When measured, it seems to always be an infinitesimally small piece of matter with some mass and something called charge and “spin”.

But, when observed, it appears to somehow travel on all possible paths from one point to another simultaneously and most of the paths cancel in some way. This is indisputable and is what explains many mysterious phenomena.

In fact, it can be verified experimentally that an electron somehow passes through two slits at the same time. This is the famous double slit experiment that verifies the amazing quantum equations that govern the behavior of the electron

This can probably be best understood by a layman reading Feynman’s great book, QED. In my opinion, this is the best “peek” into the mind of a genius there is.

If this confuses you, you’re in good company. And I don’t mean “sincerely,” though I don’t even claim to begin to understand it all.

And I haven’t even mentioned Bell’s theorem, which is really mind blowing. I can discuss it and various other ideas in an expanded article on the website.

Oh yeah. The best company?

The brilliant physicist of Nobel Prize-winning QED fame Richard Feynman said that anyone who claims to understand QED proves they don’t understand it at all. And, He invented it.

The so-called “wave” is a mathematical “fiction”. The electron satisfies a mathematical differential equation called the Schrödinger wave equation. But, its solutions are called complex functions. They don’t really have any intuitive physical interpretation. The equation turns out to be similar in form to the equations that represent real physical waves. But, in this situation there is nothing physical that they model. Their solution is called “amplitudes”, which give probabilities when “squared”.

So, here we are in the 21st century. Much of our modern technology, think Laser et al, is based on QED, which itself is a theory that we have no real physical understanding of other than can be described as “weird” physical experiments.

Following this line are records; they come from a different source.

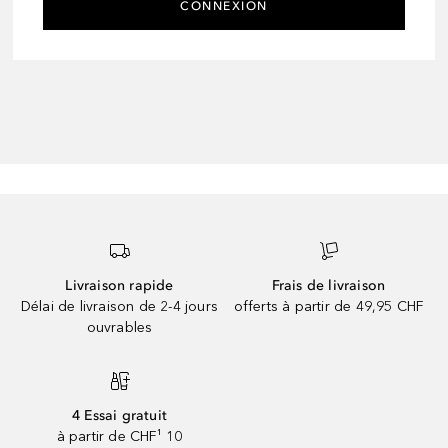
CONNEXION
Livraison rapide
Frais de livraison
Délai de livraison de 2-4 jours
offerts à partir de 49,95 CHF
ouvrables
4 Essai gratuit
à partir de CHF¹ 10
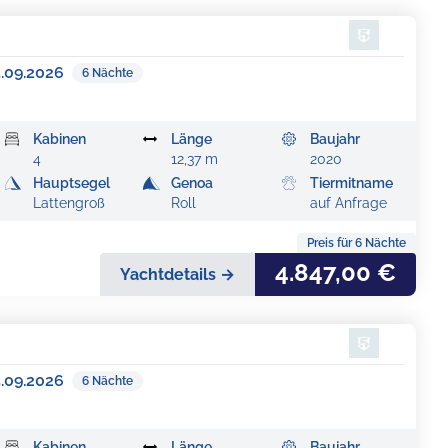
.09.2026
6
Nächte
Kabinen
Länge
Baujahr
4
12,37 m
2020
Hauptsegel
Genoa
Tiermitname
Lattengroß
Roll
auf Anfrage
Preis für
6
Nächte
4.847,00 €
Yachtdetails →
.09.2026
6
Nächte
Kabinen
Länge
Baujahr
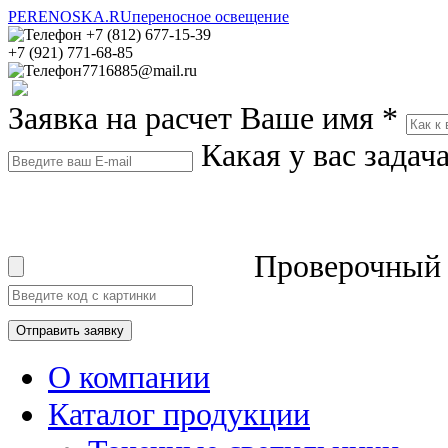
PERENOSKA.RU
переносное освещение
+7 (812) 677-15-39
+7 (921) 771-68-85
7716885@mail.ru
Заявка на расчет
Ваше имя
*
Какая у вас задач
Проверочный
О компании
Каталог продукции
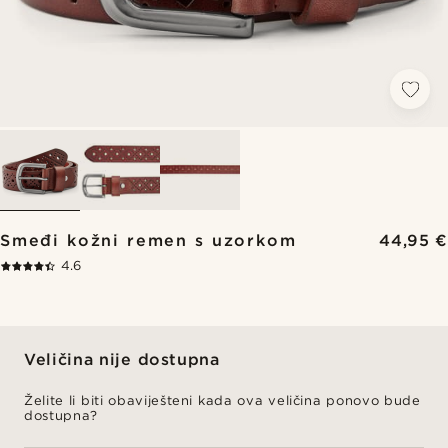
Smeđi kožni remen s uzorkom
44,95 €
4.6
Veličina nije dostupna
Želite li biti obaviješteni kada ova veličina ponovo bude
dostupna?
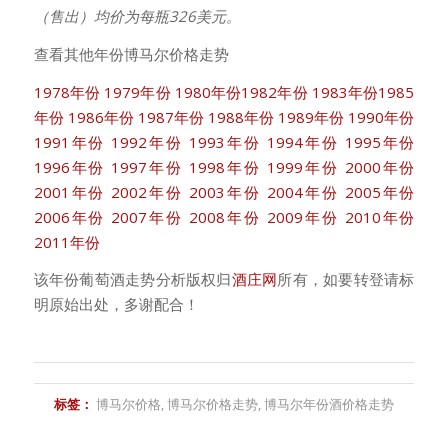
（售出）均价为每瓶326美元。
查看其他年份博马尔价格走势
1978年份
1979年份
1980年份
1982年份
1983年份
1985
年份
1986年份
1987年份
1988年份
1989年份
1990年份
1991年份
1992年份
1993年份
1994年份
1995年份
1996年份
1997年份
1998年份
1999年份
2000年份
2001年份
2002年份
2003年份
2004年份
2005年份
2006年份
2007年份
2008年份
2009年份
2010年份
2011年份
该年份葡萄酒走势分析版权归
酒庄网
所有，如要转登请标
明原始出处，多谢配合！
标签：
博马尔价格
,
博马尔价格走势
,
博马尔年份酒价格走势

Of course, nature also depends on this strange physics. Recently, it has been discovered that photosynthesis, the basis of all life on earth, depends on a quantum mechanical effect.

God only knows where Bell’s theorem will take us. Perhaps the great ideas of Dr. William Tiller will help us. Another discussion for another day.

Well, this article only scratches the surface of addressing the “How to Electricity” question. I don’t even know whether to end with a period or a question mark.